Written task – Return each line below holding the string "stack".

Input material –
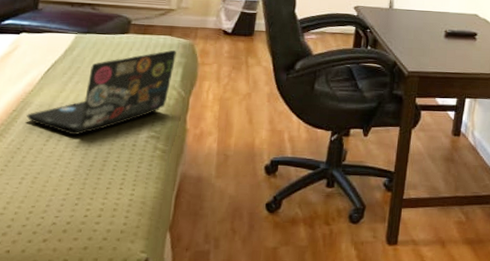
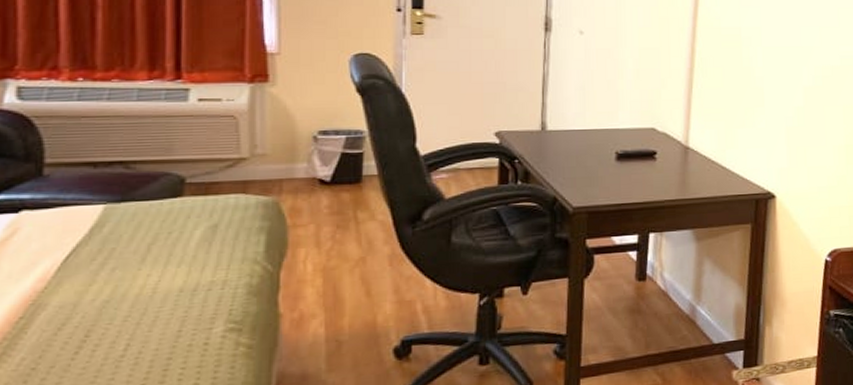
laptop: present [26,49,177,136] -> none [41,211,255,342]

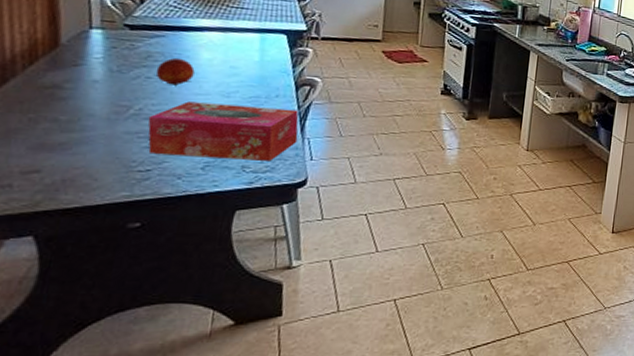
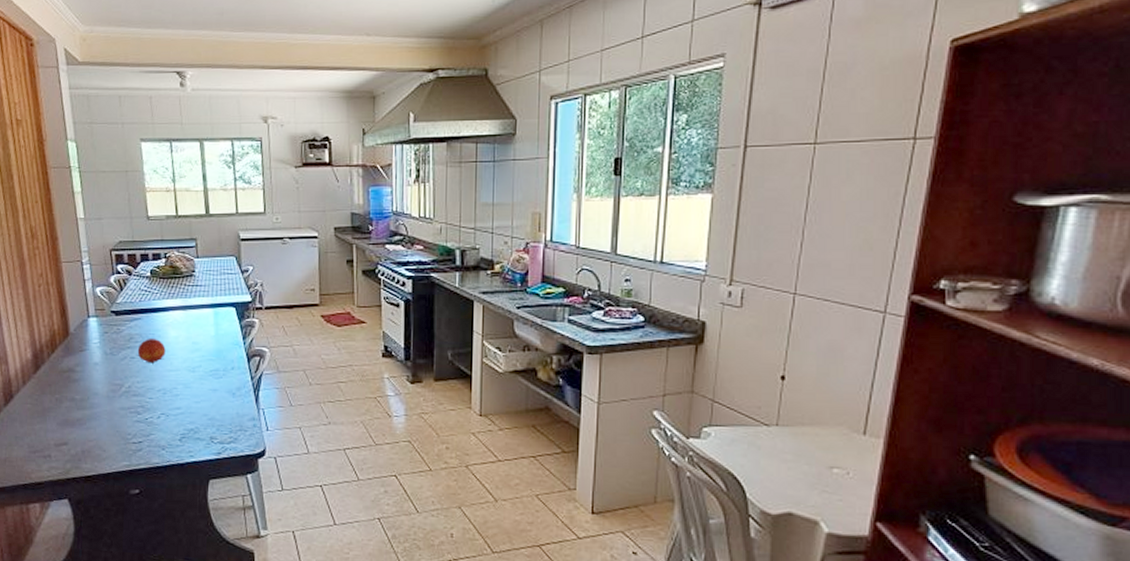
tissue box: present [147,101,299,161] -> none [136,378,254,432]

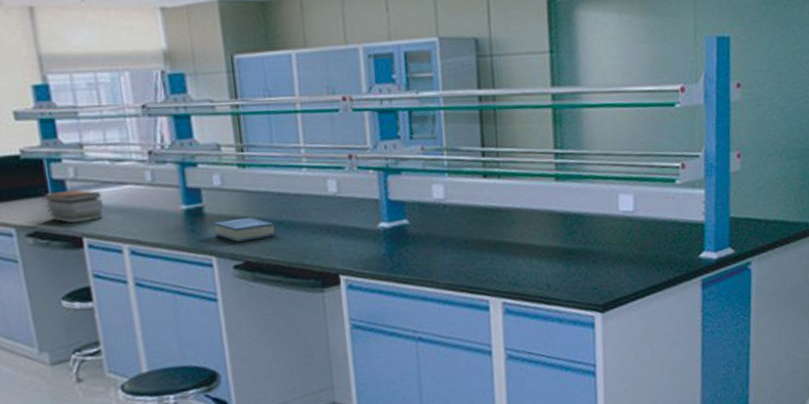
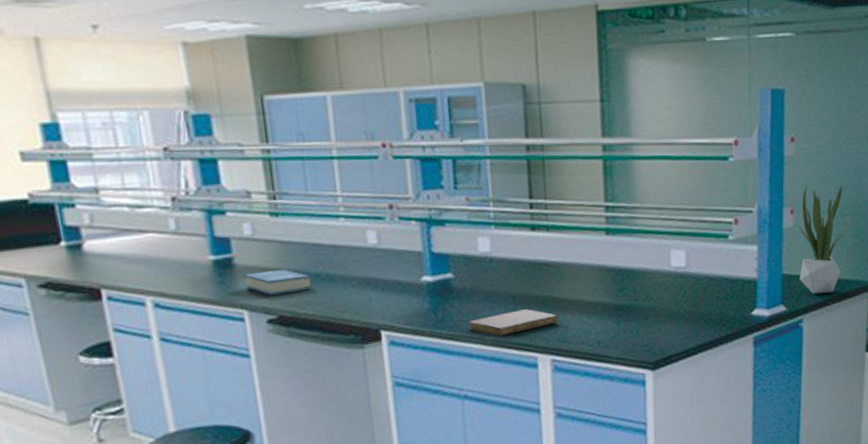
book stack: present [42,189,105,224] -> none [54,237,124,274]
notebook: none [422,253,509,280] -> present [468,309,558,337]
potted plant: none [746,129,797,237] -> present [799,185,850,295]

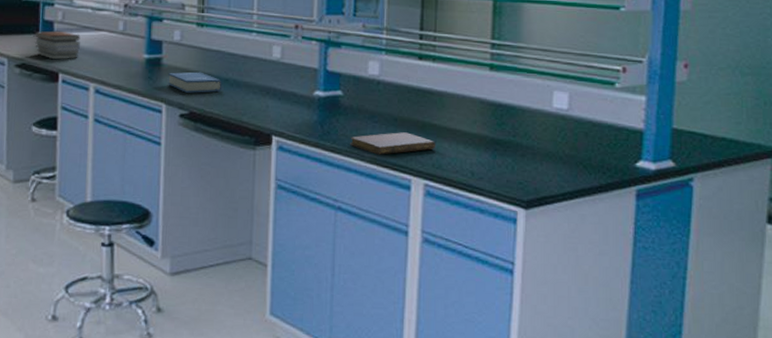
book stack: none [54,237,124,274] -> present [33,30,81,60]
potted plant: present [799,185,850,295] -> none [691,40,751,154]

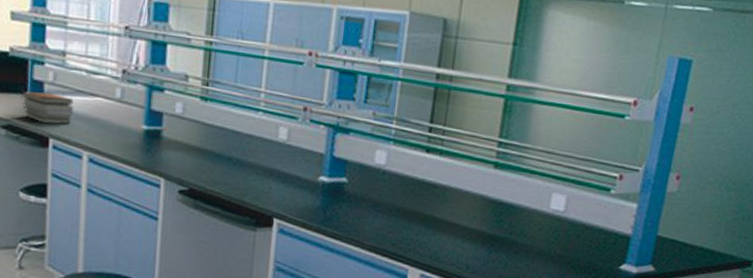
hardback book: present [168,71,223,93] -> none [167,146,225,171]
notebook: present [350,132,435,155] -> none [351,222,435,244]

Solved problem –
book stack: present [42,189,105,224] -> none [54,237,124,274]
book stack: none [54,237,124,274] -> present [33,30,81,60]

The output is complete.